--- Problem to work on ---
Provide only the number of lines in the following data that contain "listed".

--- Data excerpts ---
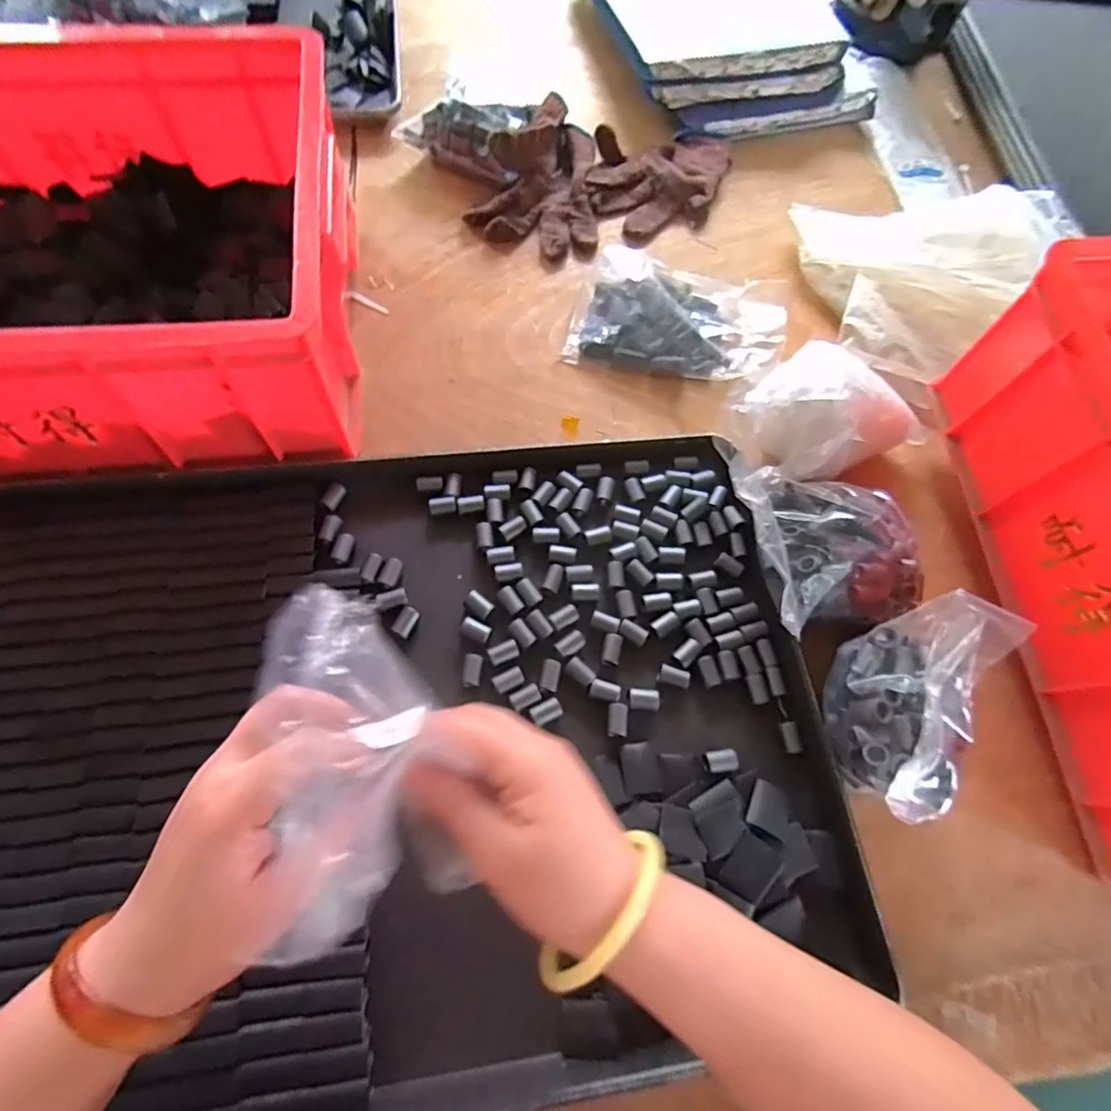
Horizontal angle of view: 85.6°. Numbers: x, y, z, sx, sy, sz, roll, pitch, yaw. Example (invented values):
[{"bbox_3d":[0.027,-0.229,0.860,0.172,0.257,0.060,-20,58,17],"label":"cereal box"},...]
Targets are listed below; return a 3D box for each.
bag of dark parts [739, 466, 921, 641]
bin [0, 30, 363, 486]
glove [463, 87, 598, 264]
[{"bbox_3d":[0.194,-0.006,0.429,0.119,0.053,0.123,-7,67,-7],"label":"bag of dark parts"},{"bbox_3d":[-0.361,-0.205,0.438,0.410,0.154,0.304,-8,67,-8],"label":"bin"},{"bbox_3d":[-0.019,-0.378,0.594,0.126,0.050,0.177,4,66,-3],"label":"glove"}]

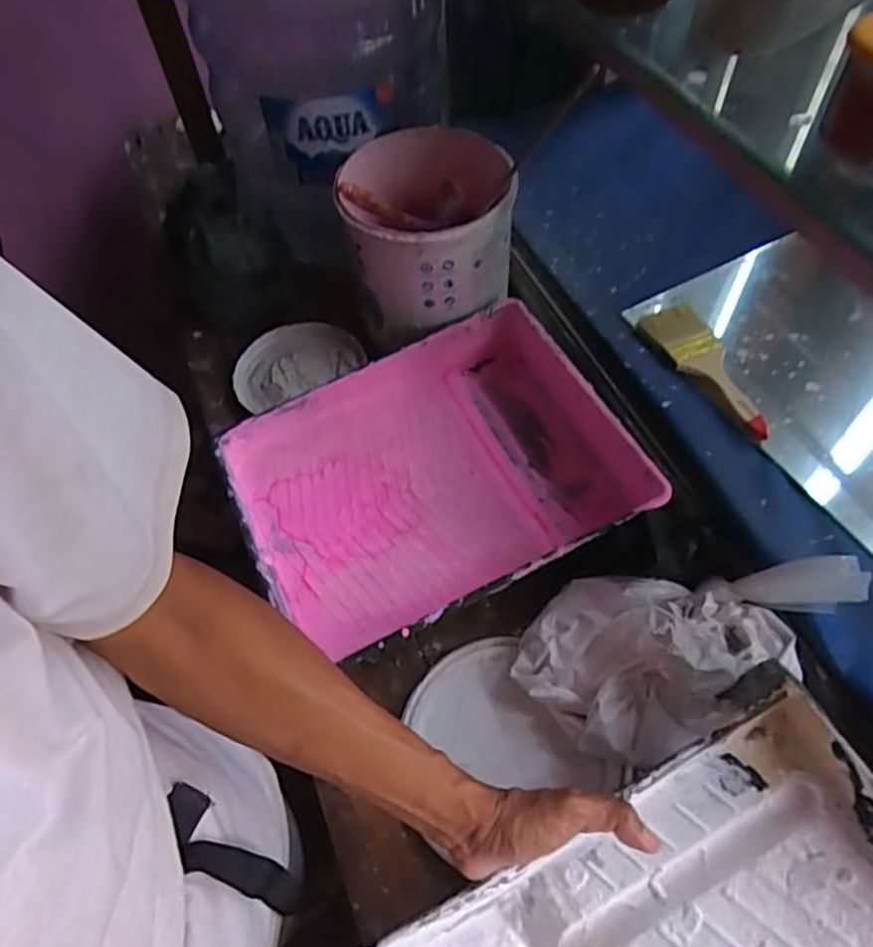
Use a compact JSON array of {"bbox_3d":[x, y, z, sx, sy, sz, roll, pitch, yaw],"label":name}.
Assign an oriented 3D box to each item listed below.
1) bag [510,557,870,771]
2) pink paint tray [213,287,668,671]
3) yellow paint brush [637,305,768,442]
[{"bbox_3d":[0.202,0.119,0.518,0.247,0.094,0.161,-24,58,-12],"label":"bag"},{"bbox_3d":[-0.007,0.006,0.653,0.350,0.086,0.278,-23,58,-11],"label":"pink paint tray"},{"bbox_3d":[0.289,-0.109,0.683,0.067,0.016,0.177,-23,58,-11],"label":"yellow paint brush"}]

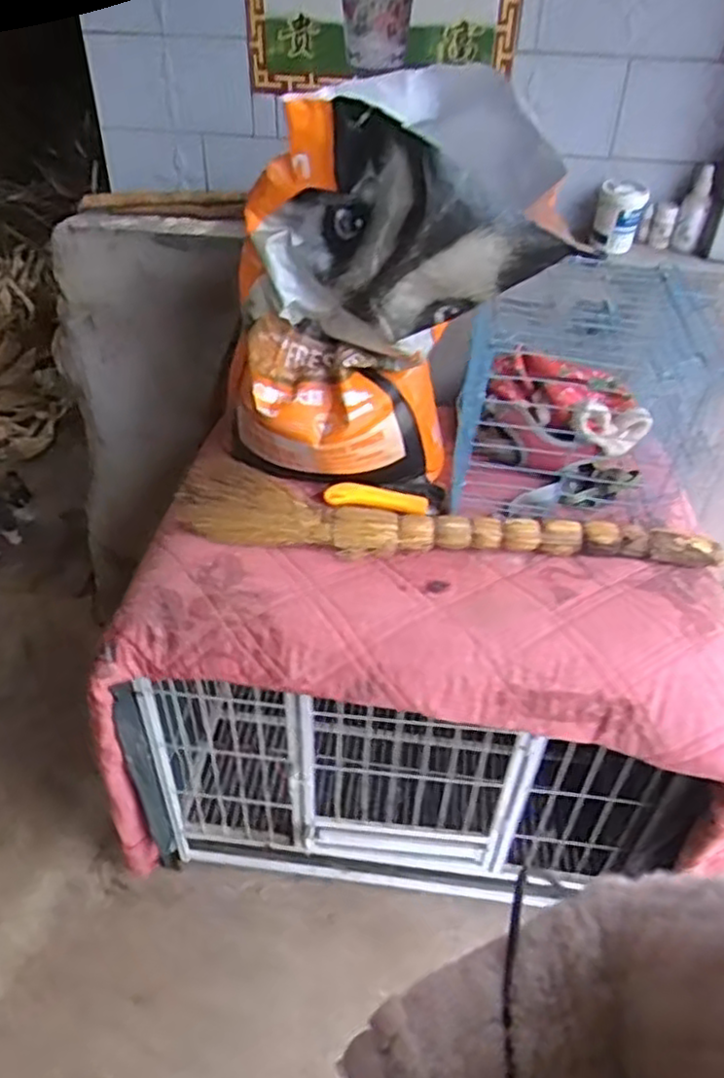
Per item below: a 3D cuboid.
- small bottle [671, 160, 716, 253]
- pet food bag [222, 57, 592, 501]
[{"bbox_3d":[0.507,-0.501,1.093,0.038,0.120,0.035,17,41,17],"label":"small bottle"},{"bbox_3d":[0.016,-0.270,0.903,0.389,0.486,0.164,2,39,-2],"label":"pet food bag"}]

--- Reply ---
2